= 設問 =
以下の項目のうち、文字列「from」を含む行を数え、その数だけを答えなさい。大文字と小文字は区別すること。

──────── 表示情報 ────────

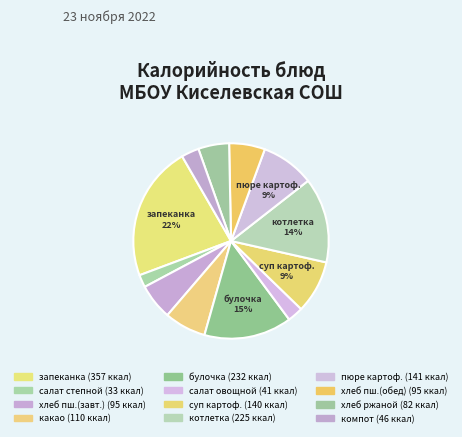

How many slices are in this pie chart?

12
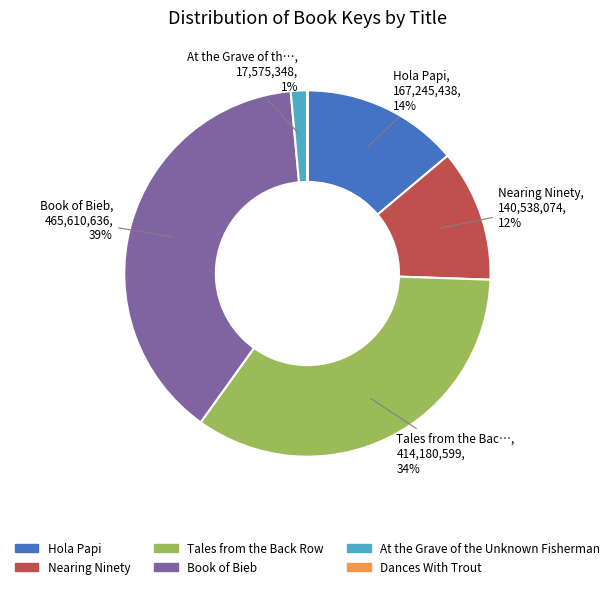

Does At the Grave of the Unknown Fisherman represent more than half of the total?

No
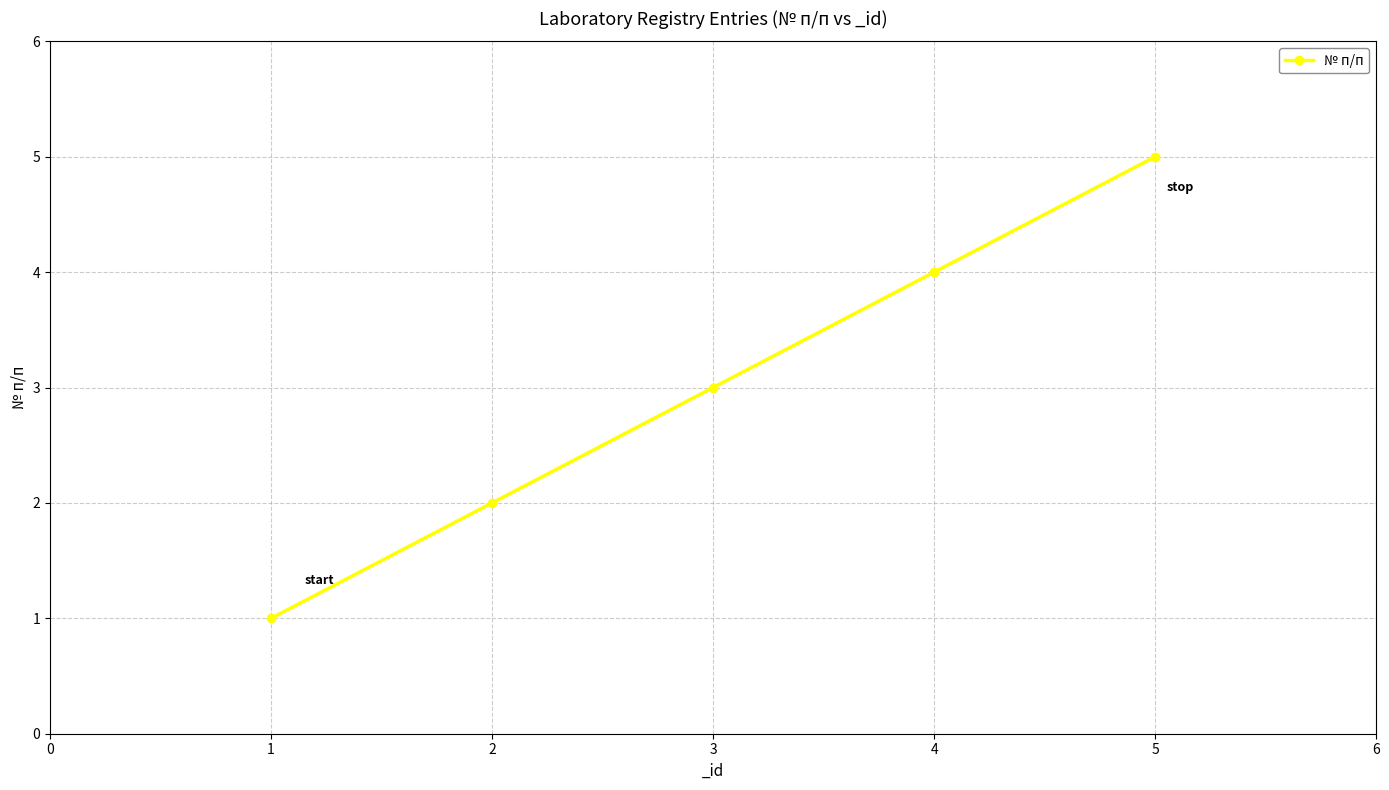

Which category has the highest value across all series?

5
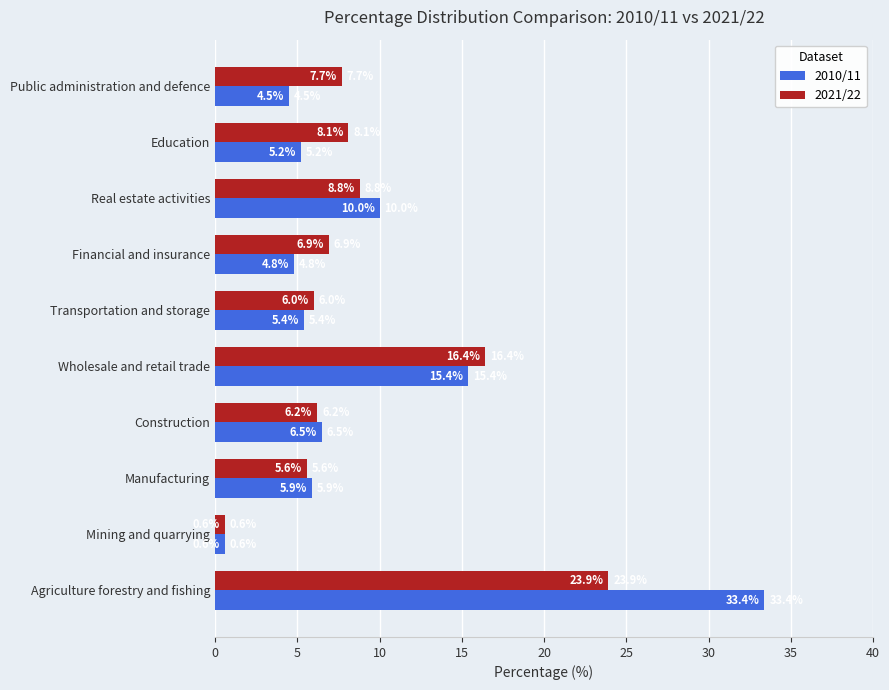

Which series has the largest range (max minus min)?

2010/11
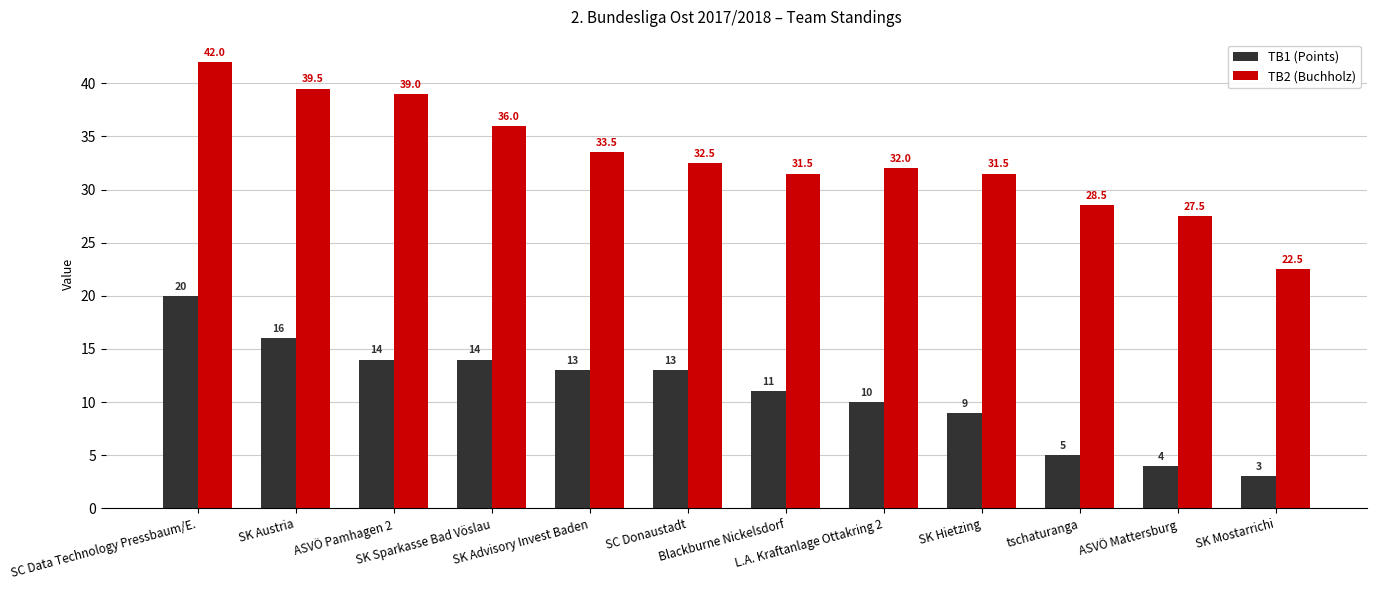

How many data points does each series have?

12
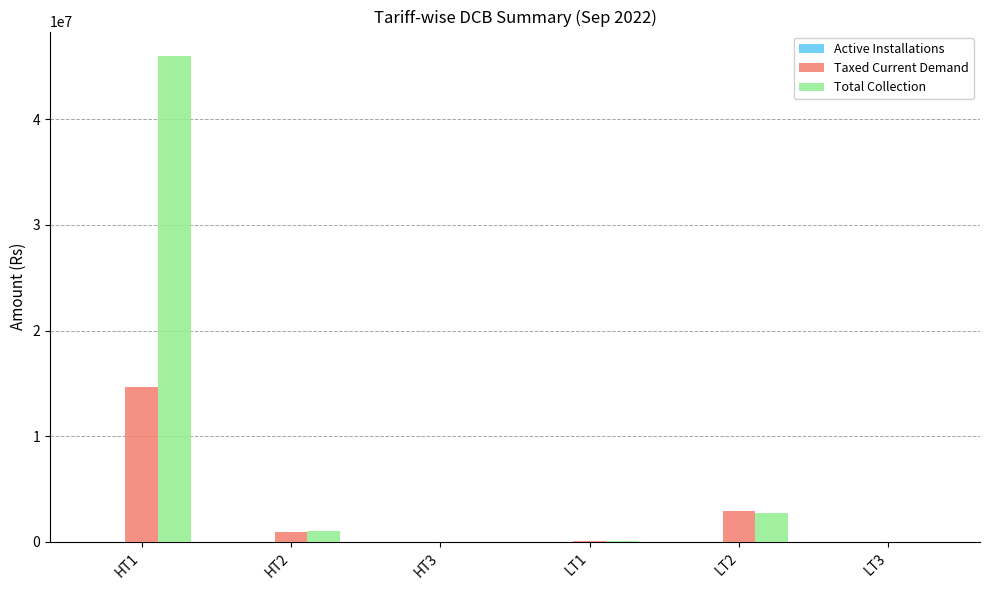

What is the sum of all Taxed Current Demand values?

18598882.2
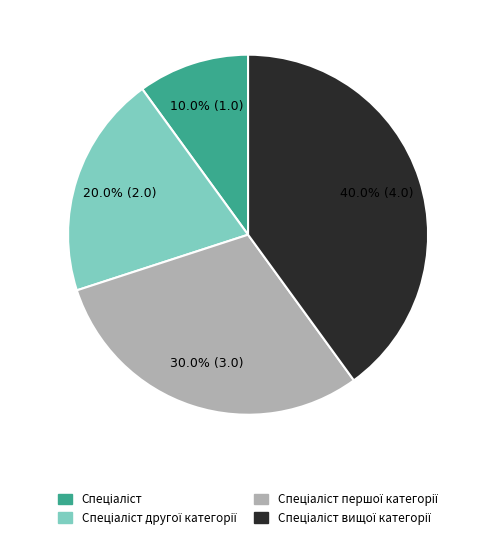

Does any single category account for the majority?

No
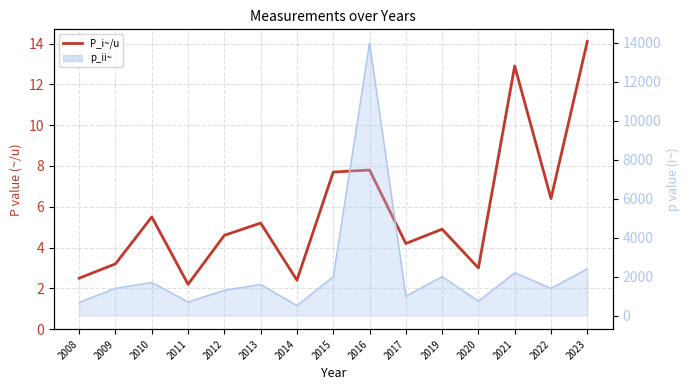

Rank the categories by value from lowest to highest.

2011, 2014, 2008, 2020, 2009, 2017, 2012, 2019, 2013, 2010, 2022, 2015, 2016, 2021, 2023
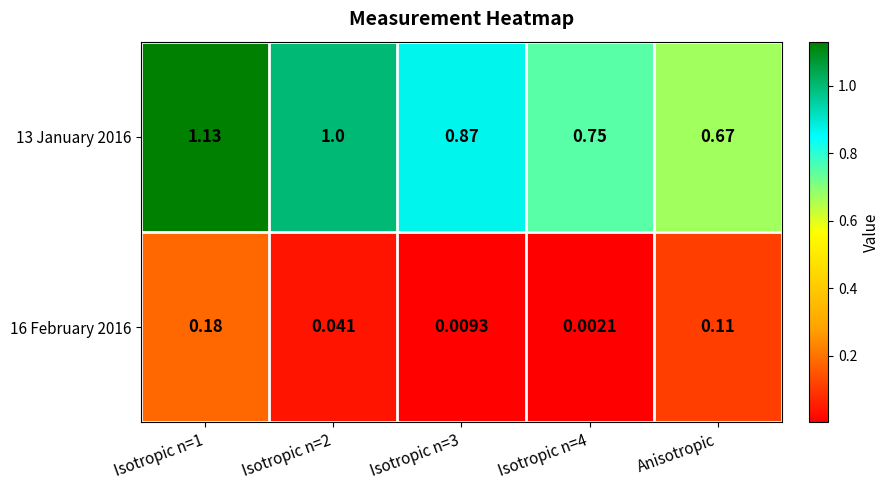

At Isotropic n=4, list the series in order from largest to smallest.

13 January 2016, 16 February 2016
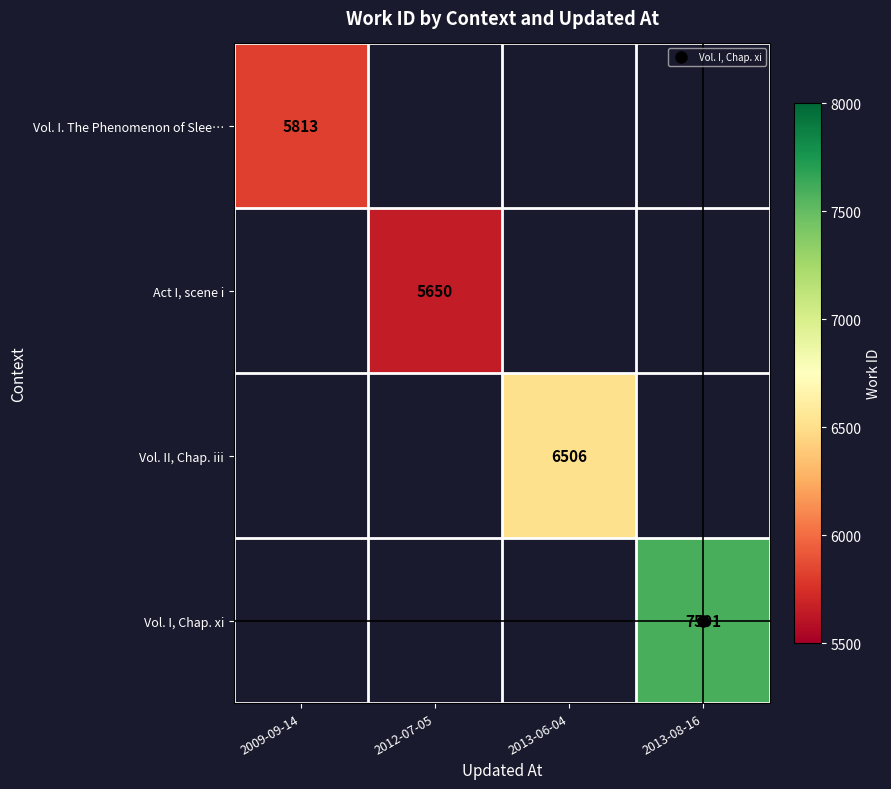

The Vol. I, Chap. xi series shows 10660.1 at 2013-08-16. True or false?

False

────────

= 解答欄 =
2